Remove print statement T.T

Fix d/control tab instead of spaces T.T

Dependent diff landed so trigger the new build for this

ardumont marked an inline comment as done.
  • tar.tasks: Improve docstring and test the task
  • README: Update documentation and remove obsolete documentation
ardumont added inline comments.
swh/loader/tar/loader.py
169

That will need to be provided by the caller (so the lister here).

swh/loader/tar/tests/test_build.py
48

Apparently my initial mtime was wrong, thus the slight change here.
Other than that, i used the same date as before with another readable format.

52

I used the same date as before with another format.

swh/loader/tar/tests/test_loader.py
74

Same i use the same date as before but with another format.

Heads up, it's cool and all but:

  • the diff is too big so i'll split this in multiple ones.
  • i need to update the diff (done locally and tests ok \m/) to add back the legacy behavior as deposit depends on it.
  • loader.tar: Add back the legacy behavior (deposit depends on it)
  • tar.loader: Fix typos
  • resources/producer: Remove dead configuration
vlorentz added a subscriber: vlorentz.
vlorentz added inline comments.
debian/rules
4

Why this change?

swh/loader/tar/loader.py
157

Why not self.log.debug(...)?

167

with urllib.parse

169

Maybe rename the method to get_tarball_url_to_retrieve, to make it obvious it returns the value (rather than setting an object attribute)

169–170

raise NotImplementedError() (or make the class abstract)

204

s/tarballs/tarball/

218

rename it to LocalTarLoader?

This revision is now accepted and ready to land.Dec 10 2018, 9:34 AM
ardumont added inline comments.
debian/rules
4

The initial version is nose related.
That new one is pytest ;)

swh/loader/tar/loader.py
157

because i want the user to be warned it will mess up it's local environment for debug reasons.
That matches other implementations btw (pypi, etc...)

167

Thank you, will look into it.

169

Right

169–170

Right, i forgot!

204

indeed.

218

I wanted to avoid having to migrate the loader deposit.
I could do as you did with aliasing if you want.

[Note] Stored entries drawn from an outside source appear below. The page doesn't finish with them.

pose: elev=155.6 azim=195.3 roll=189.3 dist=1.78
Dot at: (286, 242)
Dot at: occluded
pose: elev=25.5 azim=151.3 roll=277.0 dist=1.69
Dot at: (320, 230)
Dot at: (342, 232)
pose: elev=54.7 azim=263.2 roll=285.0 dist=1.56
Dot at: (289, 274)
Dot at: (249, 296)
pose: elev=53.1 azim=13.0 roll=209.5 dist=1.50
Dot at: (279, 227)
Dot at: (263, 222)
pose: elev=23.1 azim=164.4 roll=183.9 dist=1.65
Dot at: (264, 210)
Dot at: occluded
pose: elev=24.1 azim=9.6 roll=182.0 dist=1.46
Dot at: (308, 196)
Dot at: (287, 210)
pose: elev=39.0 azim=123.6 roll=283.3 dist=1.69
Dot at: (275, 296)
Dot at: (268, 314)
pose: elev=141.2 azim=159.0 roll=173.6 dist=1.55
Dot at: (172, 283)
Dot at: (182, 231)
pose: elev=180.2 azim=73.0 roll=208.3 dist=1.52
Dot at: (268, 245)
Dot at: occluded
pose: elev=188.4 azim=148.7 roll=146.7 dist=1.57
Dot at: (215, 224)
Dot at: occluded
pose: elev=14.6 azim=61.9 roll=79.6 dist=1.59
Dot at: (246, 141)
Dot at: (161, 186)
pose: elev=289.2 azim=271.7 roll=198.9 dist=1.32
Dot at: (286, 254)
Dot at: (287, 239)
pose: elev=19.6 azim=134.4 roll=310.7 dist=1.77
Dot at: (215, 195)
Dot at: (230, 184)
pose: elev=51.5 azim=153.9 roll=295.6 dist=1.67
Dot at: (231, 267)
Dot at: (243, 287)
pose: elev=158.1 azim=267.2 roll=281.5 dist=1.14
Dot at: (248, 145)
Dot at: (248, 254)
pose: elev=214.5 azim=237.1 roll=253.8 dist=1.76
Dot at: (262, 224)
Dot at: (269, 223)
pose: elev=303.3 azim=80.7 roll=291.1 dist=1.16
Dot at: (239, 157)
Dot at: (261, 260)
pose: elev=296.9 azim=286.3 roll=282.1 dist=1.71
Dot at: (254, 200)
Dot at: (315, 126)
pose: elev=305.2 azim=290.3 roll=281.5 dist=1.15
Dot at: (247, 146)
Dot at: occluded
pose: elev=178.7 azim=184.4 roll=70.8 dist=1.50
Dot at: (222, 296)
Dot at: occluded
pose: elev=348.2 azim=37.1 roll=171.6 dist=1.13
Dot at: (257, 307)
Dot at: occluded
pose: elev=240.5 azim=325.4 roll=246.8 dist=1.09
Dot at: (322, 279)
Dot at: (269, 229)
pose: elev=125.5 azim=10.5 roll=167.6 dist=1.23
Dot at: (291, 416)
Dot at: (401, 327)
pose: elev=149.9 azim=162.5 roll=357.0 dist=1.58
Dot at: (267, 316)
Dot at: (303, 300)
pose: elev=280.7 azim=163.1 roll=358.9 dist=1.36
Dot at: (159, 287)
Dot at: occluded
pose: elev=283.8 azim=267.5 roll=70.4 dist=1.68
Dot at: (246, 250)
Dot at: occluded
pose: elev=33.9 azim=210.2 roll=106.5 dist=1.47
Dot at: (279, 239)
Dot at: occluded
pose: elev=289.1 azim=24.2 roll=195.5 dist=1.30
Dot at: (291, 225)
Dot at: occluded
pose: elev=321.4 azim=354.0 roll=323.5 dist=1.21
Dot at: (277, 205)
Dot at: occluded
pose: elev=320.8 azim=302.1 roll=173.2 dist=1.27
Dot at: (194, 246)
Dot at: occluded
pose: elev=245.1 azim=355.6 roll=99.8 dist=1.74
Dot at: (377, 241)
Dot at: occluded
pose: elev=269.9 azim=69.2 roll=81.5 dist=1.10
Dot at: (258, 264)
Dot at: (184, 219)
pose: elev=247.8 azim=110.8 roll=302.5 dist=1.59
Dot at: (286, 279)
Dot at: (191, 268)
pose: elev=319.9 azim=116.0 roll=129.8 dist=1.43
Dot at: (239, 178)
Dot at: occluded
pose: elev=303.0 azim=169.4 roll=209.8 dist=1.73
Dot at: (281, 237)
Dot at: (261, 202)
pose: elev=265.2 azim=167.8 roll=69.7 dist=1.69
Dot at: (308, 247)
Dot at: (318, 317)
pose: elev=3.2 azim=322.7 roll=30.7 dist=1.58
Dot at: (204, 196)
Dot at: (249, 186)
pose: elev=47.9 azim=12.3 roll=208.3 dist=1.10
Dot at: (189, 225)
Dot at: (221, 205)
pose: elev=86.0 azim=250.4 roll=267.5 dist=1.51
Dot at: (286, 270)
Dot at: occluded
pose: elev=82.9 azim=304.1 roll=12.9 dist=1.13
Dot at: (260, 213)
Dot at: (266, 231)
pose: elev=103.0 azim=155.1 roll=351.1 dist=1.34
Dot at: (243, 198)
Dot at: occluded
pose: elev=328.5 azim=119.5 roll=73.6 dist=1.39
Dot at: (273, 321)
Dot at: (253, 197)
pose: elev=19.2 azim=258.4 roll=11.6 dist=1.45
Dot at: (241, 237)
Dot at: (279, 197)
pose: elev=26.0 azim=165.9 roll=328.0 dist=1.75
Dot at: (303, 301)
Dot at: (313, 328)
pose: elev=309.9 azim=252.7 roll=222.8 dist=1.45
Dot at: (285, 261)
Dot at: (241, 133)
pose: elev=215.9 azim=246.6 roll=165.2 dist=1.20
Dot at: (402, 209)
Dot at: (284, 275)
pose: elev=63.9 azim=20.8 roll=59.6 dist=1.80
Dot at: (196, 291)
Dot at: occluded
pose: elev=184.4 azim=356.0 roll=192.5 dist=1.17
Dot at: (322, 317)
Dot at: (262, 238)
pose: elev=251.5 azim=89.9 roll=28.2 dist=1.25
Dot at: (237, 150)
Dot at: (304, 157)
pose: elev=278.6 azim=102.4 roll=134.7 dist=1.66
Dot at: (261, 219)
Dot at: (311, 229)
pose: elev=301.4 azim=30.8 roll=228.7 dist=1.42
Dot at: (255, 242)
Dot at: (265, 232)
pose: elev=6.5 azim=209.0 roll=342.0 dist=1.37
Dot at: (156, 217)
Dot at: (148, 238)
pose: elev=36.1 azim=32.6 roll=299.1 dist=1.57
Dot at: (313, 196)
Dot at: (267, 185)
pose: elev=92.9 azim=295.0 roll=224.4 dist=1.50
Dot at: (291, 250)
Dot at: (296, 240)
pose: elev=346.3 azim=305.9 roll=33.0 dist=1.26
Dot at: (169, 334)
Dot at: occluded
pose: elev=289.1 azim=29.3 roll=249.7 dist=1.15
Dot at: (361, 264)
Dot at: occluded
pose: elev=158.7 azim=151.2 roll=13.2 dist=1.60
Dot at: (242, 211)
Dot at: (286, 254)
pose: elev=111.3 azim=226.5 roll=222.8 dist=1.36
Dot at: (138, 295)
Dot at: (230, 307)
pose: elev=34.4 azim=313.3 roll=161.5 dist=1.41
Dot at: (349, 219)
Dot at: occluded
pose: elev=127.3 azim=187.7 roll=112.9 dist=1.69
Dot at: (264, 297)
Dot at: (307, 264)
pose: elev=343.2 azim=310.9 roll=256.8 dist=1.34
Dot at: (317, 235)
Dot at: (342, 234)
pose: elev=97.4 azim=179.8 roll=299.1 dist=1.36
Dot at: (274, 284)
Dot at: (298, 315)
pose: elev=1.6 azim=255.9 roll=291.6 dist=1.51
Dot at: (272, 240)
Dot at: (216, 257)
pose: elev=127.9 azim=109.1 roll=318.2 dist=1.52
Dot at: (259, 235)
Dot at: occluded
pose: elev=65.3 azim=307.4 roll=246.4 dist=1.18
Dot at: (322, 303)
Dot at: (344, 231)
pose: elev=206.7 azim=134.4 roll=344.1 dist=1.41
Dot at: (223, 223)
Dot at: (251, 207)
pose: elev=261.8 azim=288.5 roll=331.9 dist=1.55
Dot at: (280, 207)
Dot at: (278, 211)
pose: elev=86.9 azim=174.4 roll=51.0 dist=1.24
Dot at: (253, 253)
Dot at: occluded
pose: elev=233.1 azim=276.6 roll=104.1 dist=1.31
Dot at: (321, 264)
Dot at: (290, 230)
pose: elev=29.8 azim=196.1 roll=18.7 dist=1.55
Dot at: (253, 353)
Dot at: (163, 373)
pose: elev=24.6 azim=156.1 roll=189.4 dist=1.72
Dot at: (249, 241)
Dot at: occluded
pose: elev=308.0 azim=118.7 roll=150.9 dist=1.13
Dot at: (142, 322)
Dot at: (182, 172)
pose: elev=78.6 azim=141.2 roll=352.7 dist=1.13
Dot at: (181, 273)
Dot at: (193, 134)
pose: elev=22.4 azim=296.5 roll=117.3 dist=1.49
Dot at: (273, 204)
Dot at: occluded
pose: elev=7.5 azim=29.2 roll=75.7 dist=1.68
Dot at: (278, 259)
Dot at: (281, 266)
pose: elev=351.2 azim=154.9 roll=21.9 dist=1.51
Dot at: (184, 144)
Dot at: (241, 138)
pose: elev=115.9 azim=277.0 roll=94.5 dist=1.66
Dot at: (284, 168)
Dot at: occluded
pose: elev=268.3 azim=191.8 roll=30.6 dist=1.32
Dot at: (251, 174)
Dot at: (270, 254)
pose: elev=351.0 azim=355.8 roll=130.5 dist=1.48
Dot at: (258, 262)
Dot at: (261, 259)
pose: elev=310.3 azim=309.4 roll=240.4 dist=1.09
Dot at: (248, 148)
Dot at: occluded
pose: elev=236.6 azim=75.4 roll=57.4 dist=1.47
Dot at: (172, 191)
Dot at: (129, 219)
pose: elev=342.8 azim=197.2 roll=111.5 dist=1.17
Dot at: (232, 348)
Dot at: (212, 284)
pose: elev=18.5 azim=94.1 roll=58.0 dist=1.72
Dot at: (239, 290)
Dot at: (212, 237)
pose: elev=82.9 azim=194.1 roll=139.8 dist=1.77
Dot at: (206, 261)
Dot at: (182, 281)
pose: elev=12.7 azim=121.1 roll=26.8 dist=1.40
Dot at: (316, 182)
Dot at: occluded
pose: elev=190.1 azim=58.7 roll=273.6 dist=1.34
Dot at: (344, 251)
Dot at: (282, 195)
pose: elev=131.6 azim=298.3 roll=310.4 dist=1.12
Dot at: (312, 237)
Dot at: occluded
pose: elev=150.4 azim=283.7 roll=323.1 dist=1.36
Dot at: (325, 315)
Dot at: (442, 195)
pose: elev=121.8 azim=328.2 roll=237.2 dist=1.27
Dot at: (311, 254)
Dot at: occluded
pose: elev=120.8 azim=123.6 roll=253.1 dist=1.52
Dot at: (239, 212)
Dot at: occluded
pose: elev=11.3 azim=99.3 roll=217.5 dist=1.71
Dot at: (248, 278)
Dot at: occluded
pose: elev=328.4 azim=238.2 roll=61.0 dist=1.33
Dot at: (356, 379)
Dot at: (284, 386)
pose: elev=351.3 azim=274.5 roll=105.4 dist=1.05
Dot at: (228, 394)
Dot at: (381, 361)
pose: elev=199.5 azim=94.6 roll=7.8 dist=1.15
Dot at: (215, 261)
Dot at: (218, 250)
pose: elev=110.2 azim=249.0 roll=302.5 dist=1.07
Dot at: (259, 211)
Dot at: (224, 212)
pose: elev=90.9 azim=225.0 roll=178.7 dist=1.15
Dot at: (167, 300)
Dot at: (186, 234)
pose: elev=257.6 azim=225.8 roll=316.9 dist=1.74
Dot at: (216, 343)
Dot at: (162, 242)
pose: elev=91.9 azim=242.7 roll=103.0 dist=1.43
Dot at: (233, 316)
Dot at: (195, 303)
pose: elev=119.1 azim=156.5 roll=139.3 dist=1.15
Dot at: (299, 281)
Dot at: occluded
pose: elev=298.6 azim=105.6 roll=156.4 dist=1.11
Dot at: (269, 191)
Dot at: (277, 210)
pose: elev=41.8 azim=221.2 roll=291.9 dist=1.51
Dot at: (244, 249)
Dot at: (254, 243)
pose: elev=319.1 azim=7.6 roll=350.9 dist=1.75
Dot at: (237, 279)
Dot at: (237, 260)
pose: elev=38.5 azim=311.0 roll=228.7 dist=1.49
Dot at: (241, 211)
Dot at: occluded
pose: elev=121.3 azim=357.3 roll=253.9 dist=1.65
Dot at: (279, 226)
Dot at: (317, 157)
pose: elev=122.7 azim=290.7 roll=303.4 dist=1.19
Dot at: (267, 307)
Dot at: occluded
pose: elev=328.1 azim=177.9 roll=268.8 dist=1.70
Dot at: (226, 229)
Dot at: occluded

ardumont marked an inline comment as done.
  • tar.loader: Rename method with clearer name
  • tar.loader: Explicit the need for an implementation
  • tar.loader: Fix typo
  • tar.loader: Improve class name and use alias for retro-compatibility
  • tar.loader: Improve class docstrings
  • loader: Only explicit needed params & adapt docstring accordingly
  • tar.loader: Improve docstring
  • tar.loader: Use urllib.parse.urlparse to actually parse url
This revision was automatically updated to reflect the committed changes.